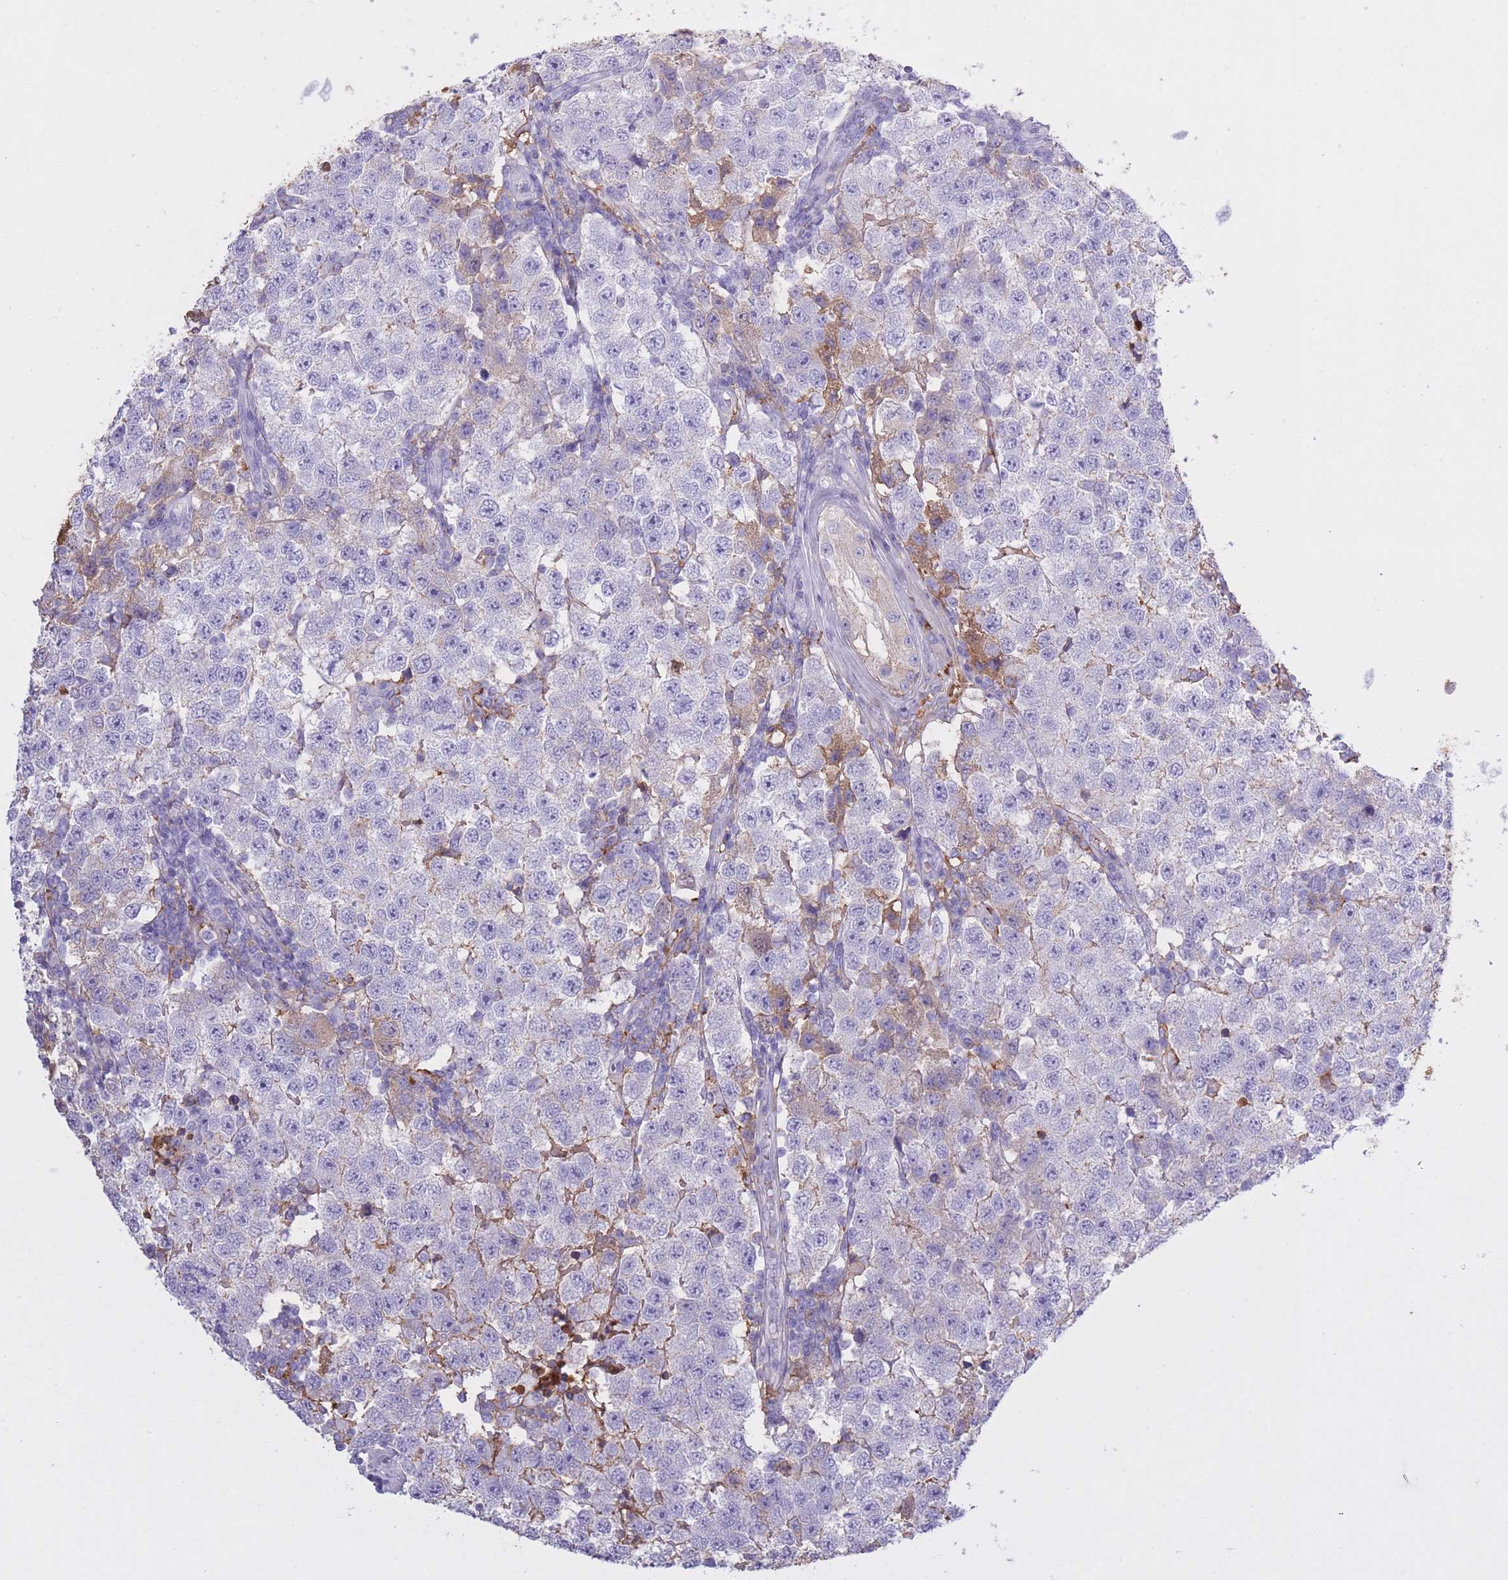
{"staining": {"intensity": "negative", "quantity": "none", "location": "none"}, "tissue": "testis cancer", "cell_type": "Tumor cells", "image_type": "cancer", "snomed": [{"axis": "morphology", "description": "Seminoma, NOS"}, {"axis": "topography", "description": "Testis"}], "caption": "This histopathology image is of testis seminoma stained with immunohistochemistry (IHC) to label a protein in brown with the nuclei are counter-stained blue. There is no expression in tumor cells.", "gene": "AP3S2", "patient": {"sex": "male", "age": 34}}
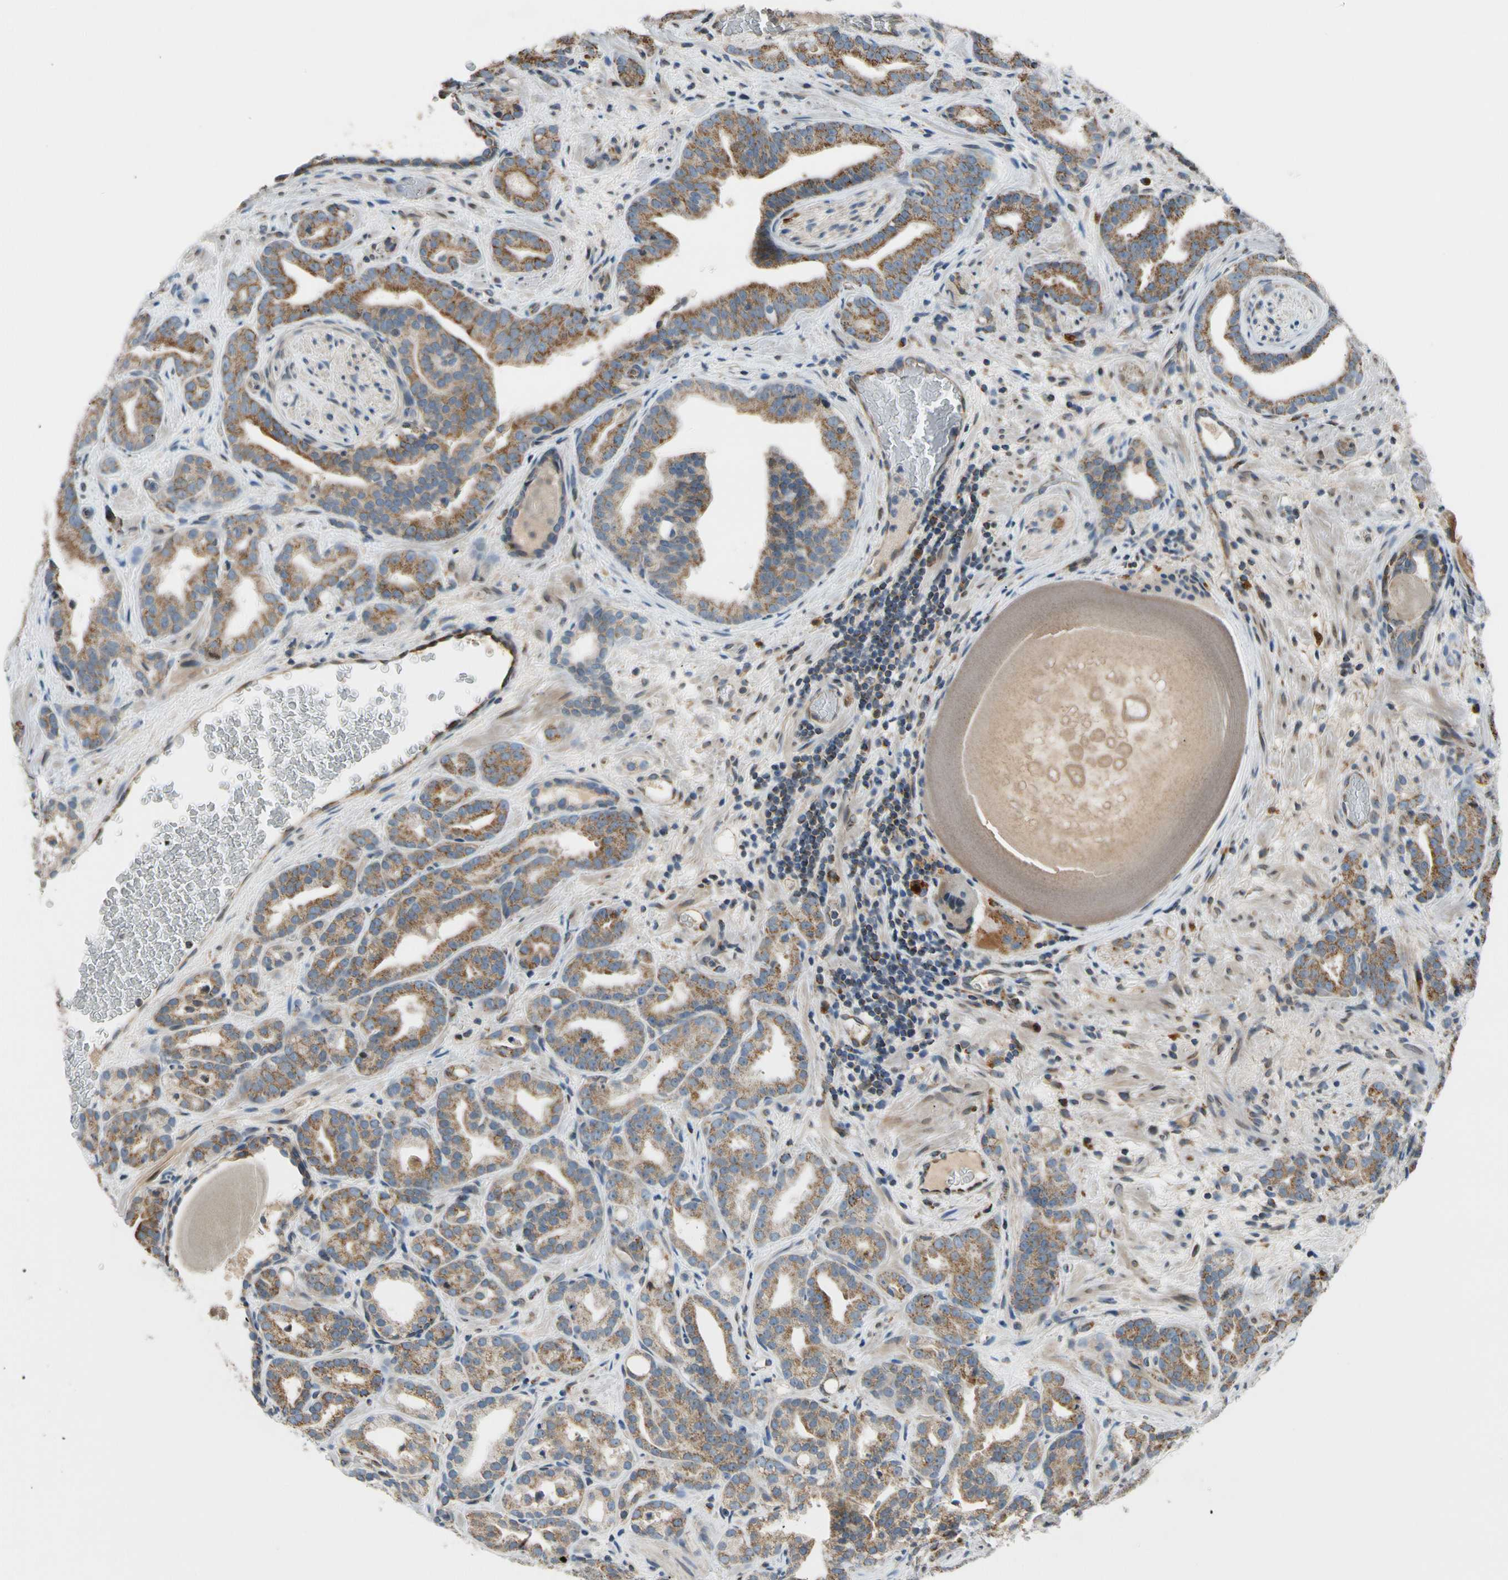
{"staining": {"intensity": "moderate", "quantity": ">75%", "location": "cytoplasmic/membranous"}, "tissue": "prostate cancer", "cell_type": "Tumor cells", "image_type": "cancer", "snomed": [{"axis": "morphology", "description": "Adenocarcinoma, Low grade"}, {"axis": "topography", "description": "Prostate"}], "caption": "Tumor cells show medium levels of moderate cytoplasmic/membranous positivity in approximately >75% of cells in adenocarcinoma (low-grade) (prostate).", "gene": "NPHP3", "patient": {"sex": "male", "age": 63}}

==

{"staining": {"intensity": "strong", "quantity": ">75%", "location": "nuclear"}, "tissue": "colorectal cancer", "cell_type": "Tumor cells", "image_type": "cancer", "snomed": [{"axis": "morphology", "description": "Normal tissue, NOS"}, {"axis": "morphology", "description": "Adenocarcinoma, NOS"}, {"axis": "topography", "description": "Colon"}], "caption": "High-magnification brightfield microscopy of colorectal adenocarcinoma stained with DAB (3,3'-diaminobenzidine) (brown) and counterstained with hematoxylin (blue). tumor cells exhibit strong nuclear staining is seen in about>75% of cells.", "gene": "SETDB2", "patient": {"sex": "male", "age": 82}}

- [TASK ITEM] With the pictures omitted, restate word for word the lines above from the line that has "histopathology image is" up to and including the line that has "cells show medium", and no other lines.

- [ANSWER FOR THE TASK]
{"staining": {"intensity": "negative", "quantity": "none", "location": "none"}, "tissue": "testis cancer", "cell_type": "Tumor cells", "image_type": "cancer", "snomed": [{"axis": "morphology", "description": "Seminoma, NOS"}, {"axis": "topography", "description": "Testis"}], "caption": "This histopathology image is of testis seminoma stained with immunohistochemistry (IHC) to label a protein in brown with the nuclei are counter-stained blue. There is no expression in tumor cells.", "gene": "AP3S2", "patient": {"sex": "male", "age": 34}}
{"staining": {"intensity": "moderate", "quantity": ">75%", "location": "cytoplasmic/membranous"}, "tissue": "prostate cancer", "cell_type": "Tumor cells", "image_type": "cancer", "snomed": [{"axis": "morphology", "description": "Adenocarcinoma, Low grade"}, {"axis": "topography", "description": "Prostate"}], "caption": "Tumor cells show medium levels of moderate cytoplasmic/membranous positivity in approximately >75% of cells in adenocarcinoma (low-grade) (prostate).", "gene": "NPHP3", "patient": {"sex": "male", "age": 63}}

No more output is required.